Premarket ‘barometer’ charts industry’s competitive activity | Bill McLoughlin


For the second consecutive year, High Point Premarket will see more than 110 companies open their showrooms to visiting retailers. For context, at the height of the pandemic in September 2020, that number crested at over 320, a dramatic spike from the typical pre-pandemic participation in the mid-to-upper 70 showroom range.

This year’s planned exhibitor openings are on par with last fall’s Premarket, suggesting that the bi-annual event is settling in at new higher attendance levels. For those wondering why those numbers matter, it’s because Premarket attendance — exhibitor not retailer — has become an effective barometer of competitive activity across the furniture business.

For those who may not know how Premarket works, allow me a brief digression. Premarket is put on by a committee of sponsoring exhibitors, each of which contributes financially to bringing key retail dealers to High Point to preview their showrooms. It was originally intended as an opportunity for case goods manufacturers to get retail feedback and, in some instances pre-orders, for products intended to debut at High Point Market. The timing, one month before market, allowed case goods makers to adjust final designs before their more official debut at market.

It also allowed case goods makers to judge the level of commitment from major dealers, whose interest determines whether designs go to a cutting and, in turn, whether those designs will be available to smaller dealers.

Today, sponsoring exhibitors include upholstery makers as well as case goods resources, both of which are vastly outnumbered by non-sponsoring companies that open their showrooms to both those retailers brought by the sponsors as well as those who come for the opportunity to get an early preview of upcoming market introductions.

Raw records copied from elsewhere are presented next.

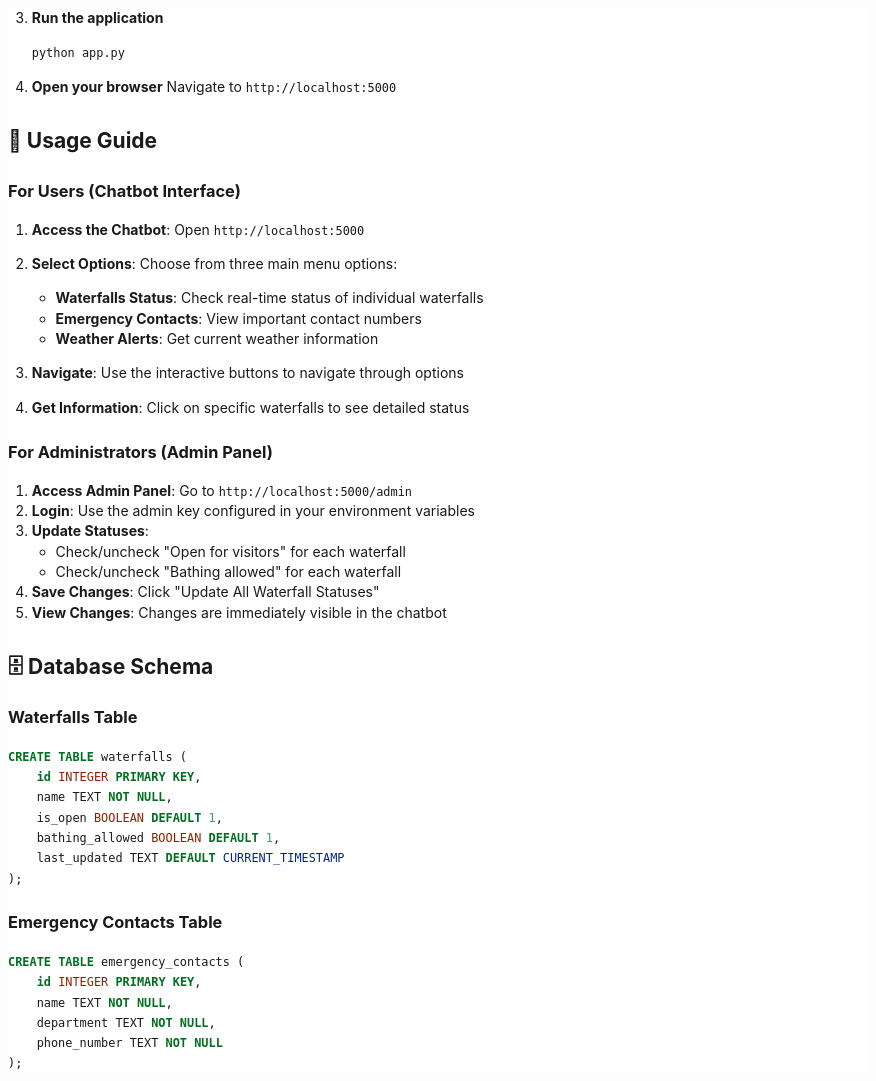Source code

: 3. **Run the application**
   ```bash
   python app.py
   ```

4. **Open your browser**
   Navigate to `http://localhost:5000`

## 📱 Usage Guide

### For Users (Chatbot Interface)

1. **Access the Chatbot**: Open `http://localhost:5000`
2. **Select Options**: Choose from three main menu options:
   - **Waterfalls Status**: Check real-time status of individual waterfalls
   - **Emergency Contacts**: View important contact numbers
   - **Weather Alerts**: Get current weather information

3. **Navigate**: Use the interactive buttons to navigate through options
4. **Get Information**: Click on specific waterfalls to see detailed status

### For Administrators (Admin Panel)

1. **Access Admin Panel**: Go to `http://localhost:5000/admin`
2. **Login**: Use the admin key configured in your environment variables
3. **Update Statuses**: 
   - Check/uncheck "Open for visitors" for each waterfall
   - Check/uncheck "Bathing allowed" for each waterfall
4. **Save Changes**: Click "Update All Waterfall Statuses"
5. **View Changes**: Changes are immediately visible in the chatbot

## 🗄️ Database Schema

### Waterfalls Table
```sql
CREATE TABLE waterfalls (
    id INTEGER PRIMARY KEY,
    name TEXT NOT NULL,
    is_open BOOLEAN DEFAULT 1,
    bathing_allowed BOOLEAN DEFAULT 1,
    last_updated TEXT DEFAULT CURRENT_TIMESTAMP
);
```

### Emergency Contacts Table
```sql
CREATE TABLE emergency_contacts (
    id INTEGER PRIMARY KEY,
    name TEXT NOT NULL,
    department TEXT NOT NULL,
    phone_number TEXT NOT NULL
);
```
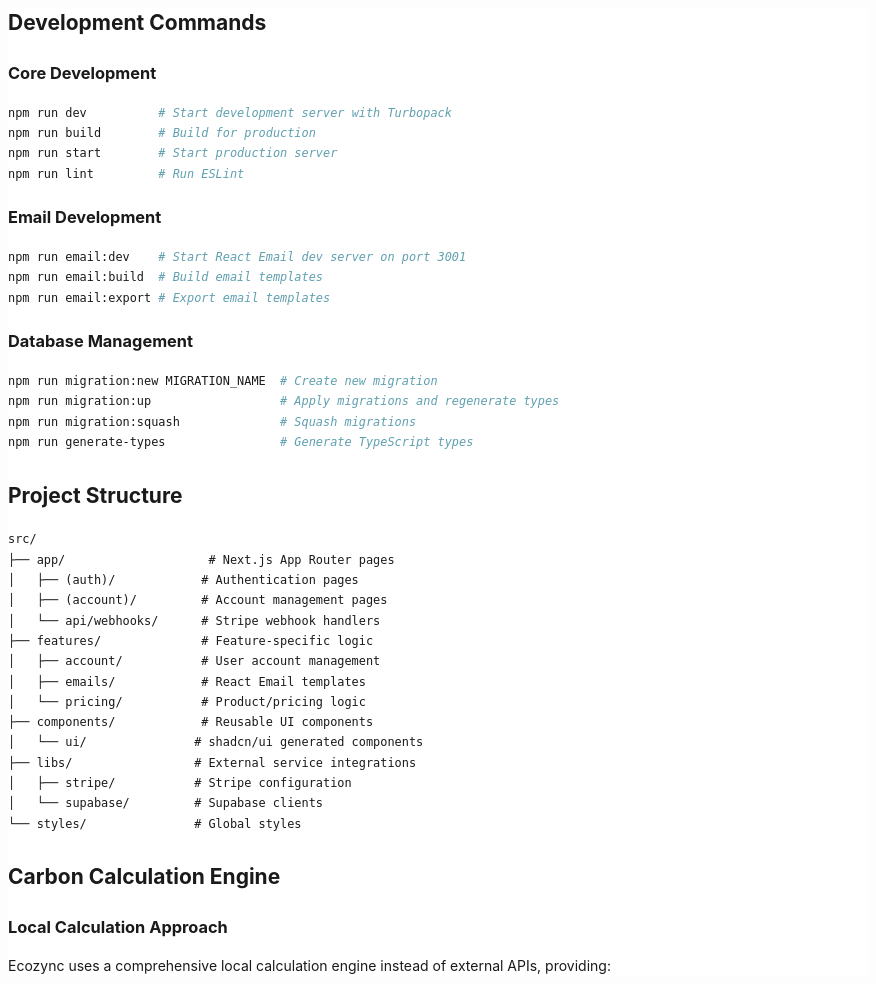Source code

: 
## Development Commands

### Core Development
```bash
npm run dev          # Start development server with Turbopack
npm run build        # Build for production
npm run start        # Start production server
npm run lint         # Run ESLint
```

### Email Development
```bash
npm run email:dev    # Start React Email dev server on port 3001
npm run email:build  # Build email templates
npm run email:export # Export email templates
```

### Database Management
```bash
npm run migration:new MIGRATION_NAME  # Create new migration
npm run migration:up                  # Apply migrations and regenerate types
npm run migration:squash              # Squash migrations
npm run generate-types                # Generate TypeScript types
```

## Project Structure

```
src/
├── app/                    # Next.js App Router pages
│   ├── (auth)/            # Authentication pages
│   ├── (account)/         # Account management pages
│   └── api/webhooks/      # Stripe webhook handlers
├── features/              # Feature-specific logic
│   ├── account/           # User account management
│   ├── emails/            # React Email templates
│   └── pricing/           # Product/pricing logic
├── components/            # Reusable UI components
│   └── ui/               # shadcn/ui generated components
├── libs/                 # External service integrations
│   ├── stripe/           # Stripe configuration
│   └── supabase/         # Supabase clients
└── styles/               # Global styles
```

## Carbon Calculation Engine

### Local Calculation Approach

Ecozync uses a comprehensive local calculation engine instead of external APIs, providing:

Which brings us back to the value of Premarket as a barometer of competitive activity. During the pandemic’s height, particularly after the spring 2020 market cancellation, Premarket attendance spiked dramatically. Similarly, as supply chain chaos made products hard to come by and the need for products became desperate, retail attendance spiked, and manufacturers with capacity or goods on hand found Premarket an effective venue to sate the industry’s need.

Conversely, as shortages turned to an inventory glut and retail attendance waned, so did Premarket exhibitor attendance. Since then, the focus has increasingly shifted to a battle for market share, as consumer demand has waned and each retail order has become more difficult to capture.

It’s in that environment that Premarket and High Point Market will take place this fall. The battle for share is in full swing, and the stakes are higher than they’ve been in recent memory. The sudden demise of three significant players in United/Lane, Klaussner and Mitchell Gold + Bob Williams is a stunning reminder of the cost of lost sales and the ability to maintain strong, positive cash flow.

It should come as no surprise then that there are likely to be some very aggressive deals on the table and that talk of “enhancing the price-value relationship” will be a widespread talking point among the more than 110 companies that will be vying for attention this week.

Buckle up. It’s going to be a very competitive market season.